* [ФРАГМЕНТ ТЕКСТА]:
= = = =

Разве не памятны времена еще Онегина?

А уж брегета звон доносит,
Что новый начался балет...

Так в течение многих десятков лет в урочное время звенел золотой брегет, призывая от одного наслаждения к другому.

И так тянулось до наших дней.

Но однажды он прозвенел негаданно тревожным погребальным звоном и подал сигнал к началу невиданного балета.

От зрелища его поднялись фуражки с красными околышами на дыбом вставших волосах. И многие, очень многие лишились навеки околыша, а подчас и вместе с головой. Ибо страшен был хлынувший поток гнева рати-орды крестьянской.

Певец знал об этом гневе, знал, что он таится где-то в глубине и что нет краю и дна морю крестьянского гнева.

У каждого крестьянина
Душа, что туча черная,
Гневна, грозна — и надо бы
Громам греметь оттудова,
Кровавым лить дождям.

Но тогда, когда он жил, сколько раз расходился гнев народный в улыбку. А в наши дни не разошелся. И были грозные, кровавые дожди. Произошли великие потрясения, пошла раскачка всей земли, Те, что сохранили красные околыши, успев ускользнуть из-под самого обуха на чердаки-мансарды заграниц, сидели, съежась и глядя в небо, по которому гуляли отсветы кровавых зарниц, потрясенные, шептали:

— Ишь как запалили, черти сиволапые. — И трусливо думали: — Не перекинулось бы и сюда...

Некрасов спит теперь в могиле. Но если бы свершилось еще одно чудо и тень поэта встала бы из гроба, чтоб посмотреть, как, бросая в бескрайнюю вышину гигантские снопы пламени, горят, сжигая мир старой жизни, великие Революционные костры, он подивился бы своей рати-орде исполинской, которую когда-то знал униженной и воспевал, и сказал бы:

— Я знал это. У них был гнев. Я пел про него.

И пройдут еще года. Вместо буйных огней по небу разольется ровный свет. Выкованная из стали неузнаваемая рать-орда крестьянская завладеет землей.

= = = =

* [ВОПРОСЫ И ЗАДАНИЯ]:
a: Ответьте на вопросы по фрагменту о крестьянском гневе:
(i) Каким звоном, по словам фрагмента, однажды негаданно прозвенел брегет?
(ii) Куда успели ускользнуть те, что сохранили красные околыши?
(iii) Что разольется по небу вместо буйных огней?
b: Допишите фрагмент о крестьянском гневе, начав сразу после его последнего предложения.
Записи — самостоятельный материал, не связанный с фрагментом.

= = = =

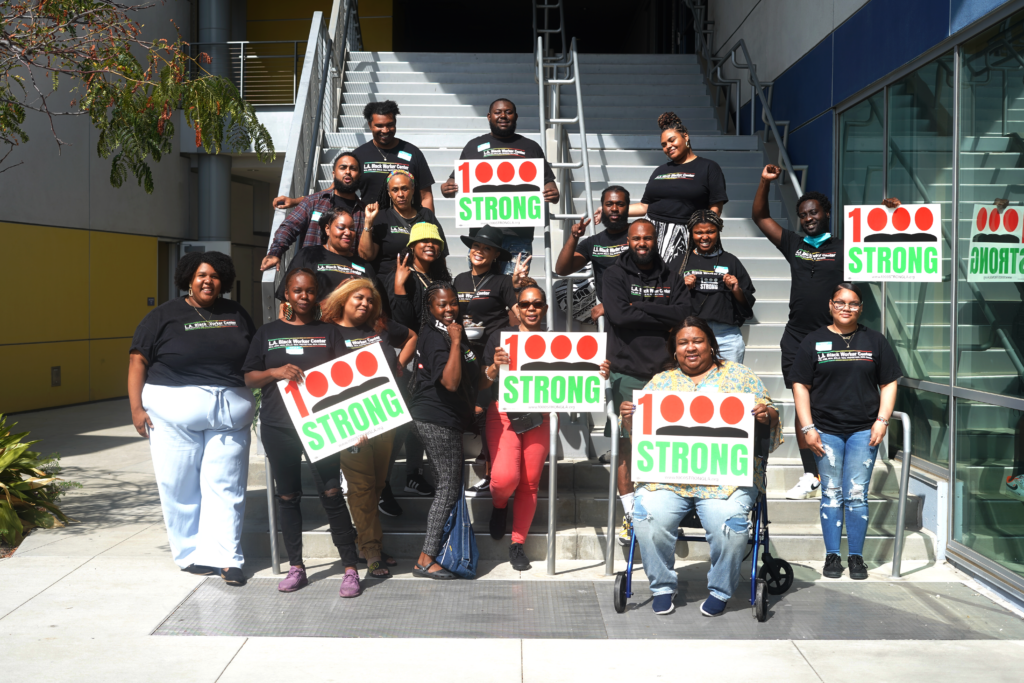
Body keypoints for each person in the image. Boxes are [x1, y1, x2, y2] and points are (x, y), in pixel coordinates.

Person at [753, 164, 901, 500]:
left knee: (825, 405)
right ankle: (810, 474)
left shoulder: (846, 246)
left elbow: (885, 240)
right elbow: (760, 216)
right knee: (801, 403)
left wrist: (891, 212)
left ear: (827, 213)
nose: (808, 218)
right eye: (803, 214)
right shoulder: (793, 243)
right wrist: (764, 182)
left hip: (835, 338)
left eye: (814, 212)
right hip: (797, 339)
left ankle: (838, 470)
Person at [620, 317, 782, 616]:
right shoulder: (661, 382)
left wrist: (766, 415)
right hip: (668, 478)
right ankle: (662, 586)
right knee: (647, 514)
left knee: (730, 523)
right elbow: (640, 437)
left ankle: (721, 589)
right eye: (683, 343)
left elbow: (772, 419)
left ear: (711, 345)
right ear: (674, 350)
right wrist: (629, 418)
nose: (690, 348)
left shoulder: (740, 376)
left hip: (726, 479)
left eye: (698, 341)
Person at [128, 251, 256, 586]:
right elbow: (137, 361)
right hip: (172, 413)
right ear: (188, 278)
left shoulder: (237, 313)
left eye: (214, 276)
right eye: (201, 275)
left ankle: (227, 558)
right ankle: (190, 554)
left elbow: (255, 358)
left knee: (226, 487)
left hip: (230, 413)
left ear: (223, 281)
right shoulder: (164, 315)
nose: (208, 281)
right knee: (178, 485)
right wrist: (136, 409)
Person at [242, 269, 364, 596]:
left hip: (320, 426)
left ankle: (350, 568)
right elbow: (249, 377)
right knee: (287, 497)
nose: (304, 296)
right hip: (278, 426)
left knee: (332, 495)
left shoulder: (330, 333)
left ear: (317, 296)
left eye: (310, 291)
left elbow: (349, 380)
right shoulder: (267, 333)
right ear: (287, 294)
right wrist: (275, 371)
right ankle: (297, 567)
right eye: (297, 291)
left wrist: (356, 426)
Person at [480, 280, 610, 569]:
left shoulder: (557, 342)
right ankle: (499, 505)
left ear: (545, 308)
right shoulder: (500, 338)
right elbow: (482, 380)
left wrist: (597, 374)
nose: (530, 309)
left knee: (529, 483)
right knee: (503, 479)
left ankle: (517, 544)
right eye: (525, 304)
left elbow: (578, 376)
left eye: (537, 304)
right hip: (504, 414)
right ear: (517, 307)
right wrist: (493, 367)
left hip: (542, 416)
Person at [791, 282, 901, 581]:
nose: (846, 308)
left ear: (861, 308)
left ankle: (856, 557)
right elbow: (800, 385)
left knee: (856, 494)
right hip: (825, 430)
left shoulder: (874, 340)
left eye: (853, 304)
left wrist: (882, 419)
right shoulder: (813, 341)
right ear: (830, 305)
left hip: (864, 430)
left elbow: (889, 382)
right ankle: (831, 556)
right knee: (830, 493)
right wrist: (808, 427)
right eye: (840, 303)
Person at [602, 219, 691, 545]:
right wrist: (659, 314)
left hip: (667, 373)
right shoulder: (614, 274)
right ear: (629, 240)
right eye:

= = = =

* [ОТВЕТЫ К ЗАДАНИЯМ]:
a:
(i) Тревожным погребальным звоном.
(ii) На чердаки-мансарды заграниц.
(iii) Ровный свет.

b:
И наверно, тогда в ней найдутся такие, что станут рыться в воспоминаниях победителей мира и отыщут кованые строфы Некрасова и, вспоминая о своих униженных дедах, скажут:1

— Он был наш певец, нашим угнетателям, от которых был сам порожден, своими строфами мстил, а о нас печалился.

Ибо муза его была — муза мести и печали.

Примечания

«Вопросы литературы». 1984. № 11; Неделя. 1984. 26 ноября — 2 декабря.

Очерк написан в октябре 1921 г. в связи со 100-летием со дня рождения Н.А. Некрасова. Булгаков упоминает о нем в «Записках на манжетах» (см. т. 1).

Муза мести — Слова из стихотворения Н. Некрасова 1855 г. «Замолкни, Муза мести и печали!» (Некрасов Н.А. Полн. собр. соч. и писем. В 15 т. Л., 1981. Т. 1. С. 182).

Украшают тебя добродетели <...> Уважаю тебя глубоко. — Неточная цитата из стихотворения Некрасова 1845 г. «Современная ода» (Там же. С. 31).

Заплатова, Дырявина <...> Неурожайки тож. — Неточная цитата из поэмы Некрасова «Кому на Руси жить хорошо» (Там же. Т. 5. С. 5).

...барства дикого. — Слова из стихотворения А. Пушкина «Деревня» (1819) (Пушкин А.С. Полн. собр. соч.: В 17 т. М., 1994. Т. 2. Кн. 1. С. 83).

Но духом гений, а телом барин лишь чуть коснулся волшебным перстом тех, кто от барства дикого стонал непрерывным стоном. — Интересно, что здесь Булгаков фактически солидарен с докладом Г. Астахова «Классовый характер русской литературы XIX в.», прочтенным во Владикавказе в начале июня 1920 г. Астахов говорил по поводу Пушкина: «Некоторые простаки заподозревали его в революционности. Но она сводилась лишь к желанию некоторых поблажек народу «по манию царя». На революцию же он смотрел как на «бунт бессмысленно жестокий»» (цит. по: Файман Г. «Местный литератор» Михаил Булгаков // Театр. 1987. № 6. С. 146—147). Булгаков резко возражал Астахову на диспуте о Пушкине (см. т. 1).

Увижу ль я, друзья, / Народ не угнетенный? — Неточная цитата из стихотворения «Деревня».

...если ты «идол без голосу»? — В одном из фрагментов (песня «Голодная») поэмы «Кому на Руси жить хорошо» читаем:

...Как идол стал
На полосу,
Стоит, поет
Без голосу...

(Некрасов Н.А. Полн. собр. соч. и писем. Т. 5. С. 213.)

...гневным ядом напоил строфы... — Возможно, отсылка к пушкинскому стихотворению «Анчар» (1828):

Природа жаждущих степей
Его в день гнева породила
И зелень мертвую ветвей
И корни ядом напоила.

(Пушкин А.С. Полн. собр. соч. Т. 3. Кн. 1. С. 133.)

...венгерки со шнурами... — Венгерка — короткая куртка, напоминающая гусарскую, из сукна с нашитыми на груди поперечными шнурами.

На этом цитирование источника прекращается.